In an upcoming print column, I interview Grover Norquist, who came up with the idea of the No Tax pledge when he was in high school as a way to “brand” the Republicans and distinguish them from the Democrats. And there you have it in a nutshell: You can agree or disagree with Ronald Reagan–my own feeling is that his reputation is overblown–but the guy had principles. He was also a pol and he knew that the politics of principle was always, under the best of circumstances, a matter of two steps forward and one step back. That’s why he raised taxes, massively, three times (in 1982, almost exclusively on businesses, for chrissakes).

But the Republican Party has moved from Reagan’s politics of principle to Norquist’s politics of marketing.

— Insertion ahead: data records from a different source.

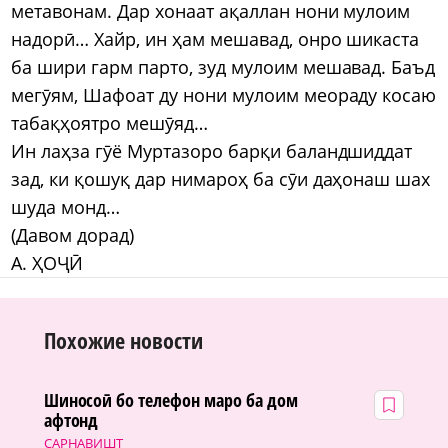
метавонам. Дар хонаат ақаллан нони мулоим
надорӣ… Хайр, ин ҳам мешавад, онро шикаста
ба шири гарм парто, зуд мулоим мешавад. Баъд
мегӯям, Шафоат ду нони мулоим меораду косаю
табақҳоятро мешӯяд…
Ин лаҳза гӯё Муртазоро барқи баландшиддат
зад, ки қошуқ дар нимароҳ ба сӯи даҳонаш шах
шуда монд…
(Давом дорад)
А. ҲОҶӢ
Похожие новости
Шиносоӣ бо телефон маро ба дом
афтонд
САРНАВИШТ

The central principle of marketing is: you sell to the niche, you protect your niche and make money off of it, your brand–not your principles–is your most valuable commodity. That’s the secret of Fox News–brand over reality. And that’s the reason why the Republican Party is in serious danger of reducing itself to a drooly-mouthed anti-tax cult. And to think: they used to be considered the grownups.